The neckline, armholes and hem were all finished with the self made bias binding. The underlining only needed bias binding for the hem. I didn't even think about pattern matching, but I really should have attempted it across the yoke. Never mind.
Looking at the back now, it's incredibly wrinkly so I'm going to have to make some adjustments to my bodice sloper. The skirt fits nicely though and the floral pattern on the back yoke looks fab!

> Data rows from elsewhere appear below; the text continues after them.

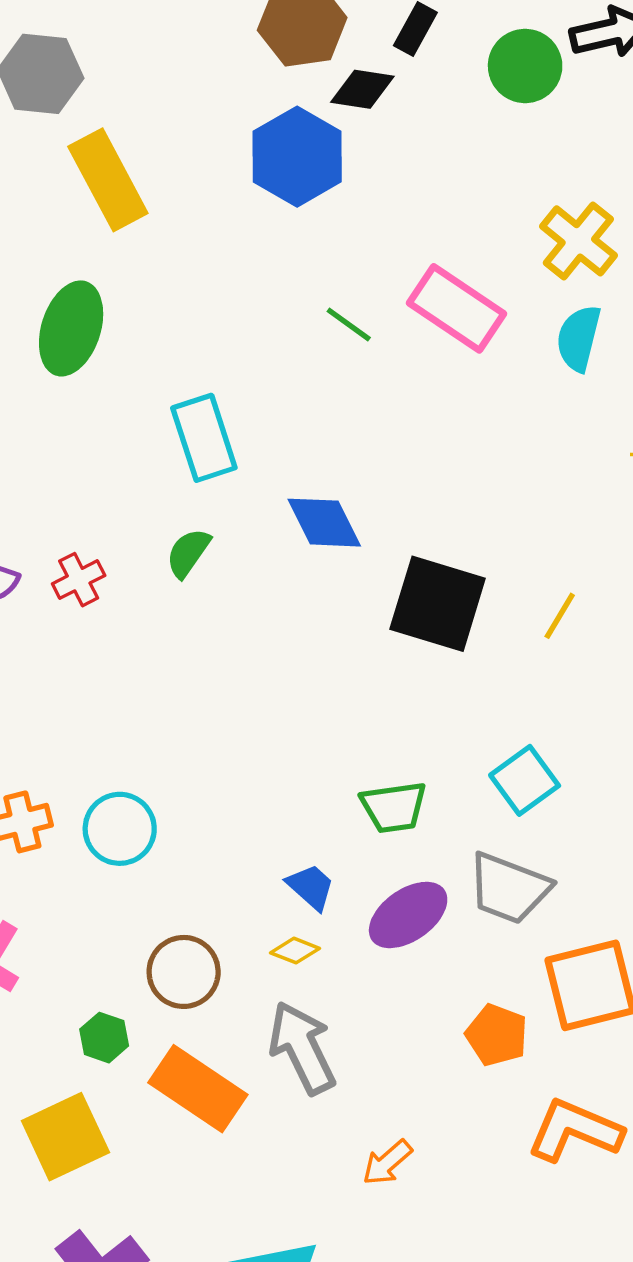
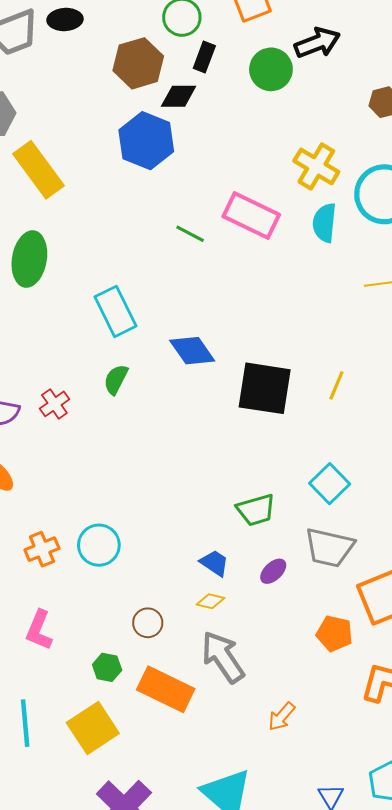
purple ellipse: (408, 915) -> (273, 571), size x0.6
brown circle: (184, 972) -> (148, 623), size x0.7

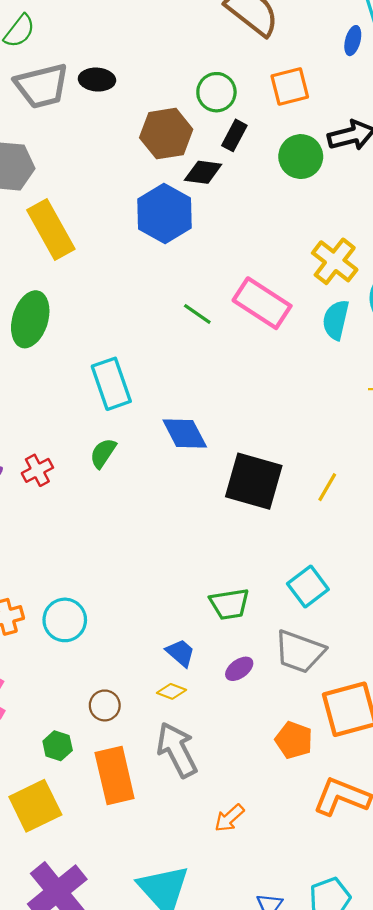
orange rectangle: (166, 689) -> (115, 776), turned 44

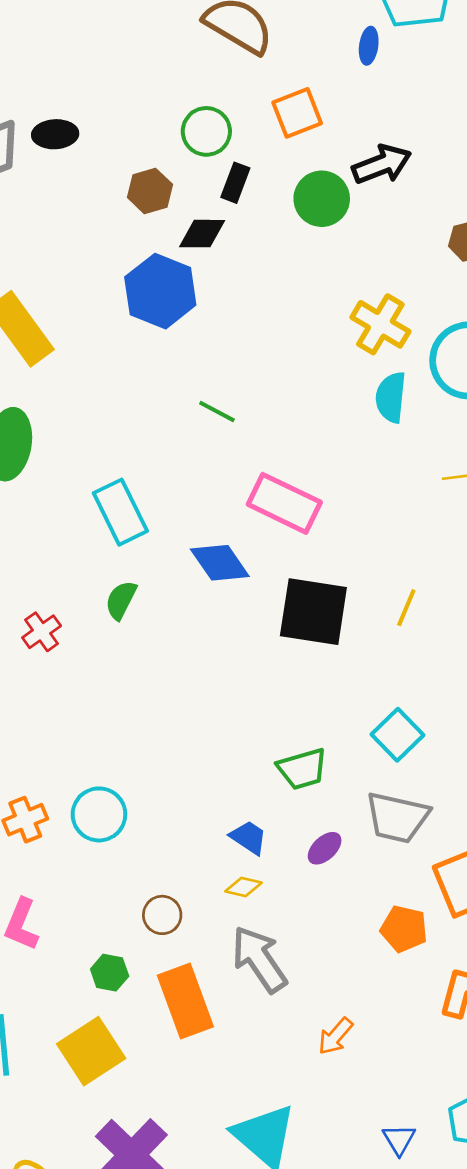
brown hexagon: (166, 134) -> (150, 191), size x0.7
pink rectangle: (262, 303) -> (284, 503), moved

And there you have it! Thanks very much for reading,
Lauren xx

Sunday, 8 March 2015

Navy Wool Chardon

 Hello all! Today I have to present to you my wool Chardon skirt to go with the Victoria blazer I blogged about a couple of weeks ago. I wanted a fuller skirt on rotation in my school wardrobe because the practical subjects I do (textiles and drama) involve a lot of moving around and sitting cross legged on the floor, which is incredibly hard to do in a pencil skirt which most people wear with their blazers.
I didn't have a lot of fabric left, so I opted to make a Chardon which doesn't take metres and metres of fabric, but is still full enough to move around in. Plus, it has pockets and the pleats are adorable. It's great to have a navy suit now, because it's opened up a whole different range of wardrobe options. I can also sneakily wear dresses underneath, which just makes me happy to be able to wear garments in lots of different ways. And guys, pockets are so useful! I don't know what I did without them!
It's fastened with an invisible zip in the back , all raw edges were zigzagged for some reason that I can't remember and I used an awesome floral bias binding for the hem which I bought when I first started sewing and only now have had the right project to use it on! I had just enough. 
All in all, it's a great skirt and I feel great wearing it! 
Thanks for reading and to Ed for taking pictures! We moved to a different corner of the garden today. 
Lauren xx

Sunday, 1 March 2015

Dotty Shirt Refashion

 I haven't done a refashion for a while, but the lovely Darren gave me this massive shirt to play around with for my birthday. I didn't end up doing anything particularly creative in the end. I was considering making the back the front but the complete lack of spot-matching in the back seam put me off that idea.
Instead I opted to slim it down at the side seams, and extend them further up the shirt. The sleeves were kimono, so they were pretty much chopped off with the rest of the excess.  It ended up too short be a dress but too long to be a top so I chopped a fair bit of length off. Maybe I chopped a bit too much of the length off, but it ties in a knot nicely at my waist so that's okay.
It was pretty quick and easy to do which is nice if you don't have a lot of time. It was great not having to fuss around with getting buttonholes right! It wasn't however as quick and easy as I thought it was going to be because the fabric was very slippery and the hem ended up being a bit crinkle-y.
See what I mean about the back not matching! Now I look at the back it seems that there is more sleeve on the left than the right so I'll have to fix that!
I need to make some high-waisted jeans quickly, because I got a very cold midriff when taking these photos!

That's all for now! Thanks very much for reading, and to Ed for taking the photos!